Dans notre pays, la pauvreté extrême ils font régner

et depuis vingt ans, le SIDA ils laissent nous décimer.

 

 

Clément BOUTE-MBAMBA,

Une Passion pour le Centrafrique et les Centrafricains

 

 

  

 

1 : Vous remarquerez que j’ai volontairement mis le point sur ce qui n’a pas marché d’un survol général ;

 

2 : Le volet sécuritaire et politique ;

 

3 : C’est mon choix : Acte 2 (http://www.sangonet.com/actu-snews/ICAR/ActuC/Phase2ClementBM.html )

 

4 : le progrès, c’est la maîtrise de la nature et de l’espace au profit de l’homme.  C’est aussi  la réduction de l’effort et le gain de temps dans la production et l’acquisition des biens et services dont a besoin l’Homme (le Centrafricain) pour vivre dignement.

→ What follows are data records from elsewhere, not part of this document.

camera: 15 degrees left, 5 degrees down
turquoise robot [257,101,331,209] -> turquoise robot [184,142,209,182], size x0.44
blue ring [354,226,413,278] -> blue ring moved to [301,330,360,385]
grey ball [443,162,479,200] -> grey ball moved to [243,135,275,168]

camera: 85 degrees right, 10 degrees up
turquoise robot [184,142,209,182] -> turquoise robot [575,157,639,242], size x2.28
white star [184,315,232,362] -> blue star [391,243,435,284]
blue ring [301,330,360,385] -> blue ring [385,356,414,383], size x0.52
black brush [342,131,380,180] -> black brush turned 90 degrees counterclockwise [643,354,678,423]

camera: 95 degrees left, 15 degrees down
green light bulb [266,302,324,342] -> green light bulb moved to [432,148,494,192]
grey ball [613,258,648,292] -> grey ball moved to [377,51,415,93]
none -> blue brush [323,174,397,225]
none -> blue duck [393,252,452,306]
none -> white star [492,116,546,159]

C’est aussi la réduction des inégalités, des disparités entre les citoyens et la possibilité (garantie) accordée à tous de s’émanciper par le travail producteur, par une éducation de qualité, par l’accès à des services sanitaires et sociaux équitablement repartis sur l’ensemble du territoire national, par une eau potable accessible à tout le monde, par un environnement sain, par un logement  décent  et  par l’ouverture au reste du monde grâce à des outils modernes de communication.